Passage fourni:
La France et l’Afrique du Nord (1976)

Extraits de L’année politique 1975
jeudi 8 novembre 2007.
 
Je reproduis ici mes contributions (anonymes) sur la France et l’Afrique du Nord parues dans L’année politique, économique, sociale et diplomatique de la France 1975 (publiée en 1976 par les Editions du Grand Siècle, 18 rue Duphot, 75001 Paris). Avec un recul de plus de trente ans, ces textes rédigés avec la plus stricte objectivité me paraissent avoir acquis un intérêt historique.

La visite officielle du président Giscard d’Estaing en Algérie ( AP 1975, avril, pp. 118-119)

Événement historique : treize ans seulement après le printemps tragique de 1962, le président de la République française visite officiellement l’Algérie du 10 au 12 avril. Valéry Giscard d’Estaing a enfin accepté l’invitation, rapportée d’Alger par M. Poniatowski en décembre 1974, que ses deux prédécesseurs avaient ajournée. Les associations de rapatriés, de souche européenne ou musulmane, attendent ce voyage sans plaisir et rappellent leurs revendications. Les Algériens souhaitent une grande réconciliation avec la France mais s’indignent des attentats racistes. Le président a voulu les séduire en rendant visite aux travailleurs immigrés de Marseille le 1er mars : opération politique intérieure, mais aussi « initiative exceptionnelle » très bien accueillie par Alger. Pourtant, après de nouvelles violences, le gouvernement algérien élève une « vive protestation » le 3 mars et presse le gouvernement français d’assurer la sécurité et la dignité des Algériens en France. Des groupes hostiles à toute réconciliation franco-algérienne revendiquent ces attentats. Le succès du voyage présidentiel en Algérie n’est donc pas garanti.

Votre objectif:
Répondez à ces questions sur le texte consacré à la France et l'Afrique du Nord :
(a) Quelle maison d'édition a publié L'année politique, économique, sociale et diplomatique de la France 1975 ?
(b) Qui a rapporté d'Alger l'invitation acceptée par Valéry Giscard d'Estaing, et à quelle date ?
(c) Quel jour le gouvernement algérien élève-t-il une « vive protestation » ?

Contenu des données:
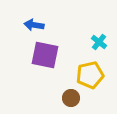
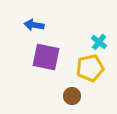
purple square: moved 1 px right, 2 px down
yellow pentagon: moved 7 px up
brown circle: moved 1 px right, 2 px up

Problème résolu:
(a) Les Editions du Grand Siècle.
(b) M. Poniatowski, en décembre 1974.
(c) Le 3 mars.